You can use dir() or locals() to find all variables that exist at some scope in the program. But if objects have been defined in other places, you could miss them with this method.

Answer 3

First of all in C, "=" is a value assignment and does not create a reference. More specifically when you write a=b=1 what happens is this.

(1) b=1 gets evaluated, assigns 1 to b and then returns 1, so the expression becomes a=1

(2) a=1 gets evaluated, assigns 1 to b and then returns 1 which is not used anywhere.

Then a=1 changes only a as expected.

In python things are a bit more complicated as every variable is a reference, but it treats numbers differently because they are immutable. In short when you write a=1 and b=1, then a is b returns True. But changing one will not change the other.

This however does not happen with objects, with them a reference works as expected.
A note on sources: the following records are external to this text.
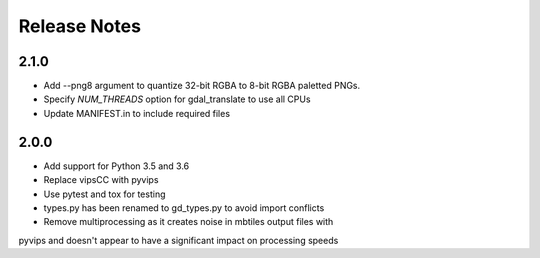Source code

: =============
Release Notes
=============

2.1.0
-----

* Add --png8 argument to quantize 32-bit RGBA to 8-bit RGBA paletted PNGs.
* Specify `NUM_THREADS` option for gdal_translate to use all CPUs
* Update MANIFEST.in to include required files


2.0.0
-----

* Add support for Python 3.5 and 3.6
* Replace vipsCC with pyvips
* Use pytest and tox for testing
* types.py has been renamed to gd_types.py to avoid import conflicts
* Remove multiprocessing as it creates noise in mbtiles output files with
pyvips and doesn't appear to have a significant impact on processing speeds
So if you want to do what you describe maybe you should define a new object that holds the value you want and assign this to a variable.

Answer 4

Look at pyjack. Its replace_all_refs function seems to work pretty well to replace all references to an object. Note: Doesn't work well with string objects.

Answer 5

As you can see, it's impossible to find them all.

>>> sys.getrefcount(1)
791
>>> sys.getrefcount(2)
267
>>> sys.getrefcount(3)
98

Answer 6

I think you might be interested in objgraph. It allows you to traverse the object graph in memory, or dump a PNG of your object graph. It's useful for debugging memory leaks.

See this page: http://mg.pov.lt/objgraph/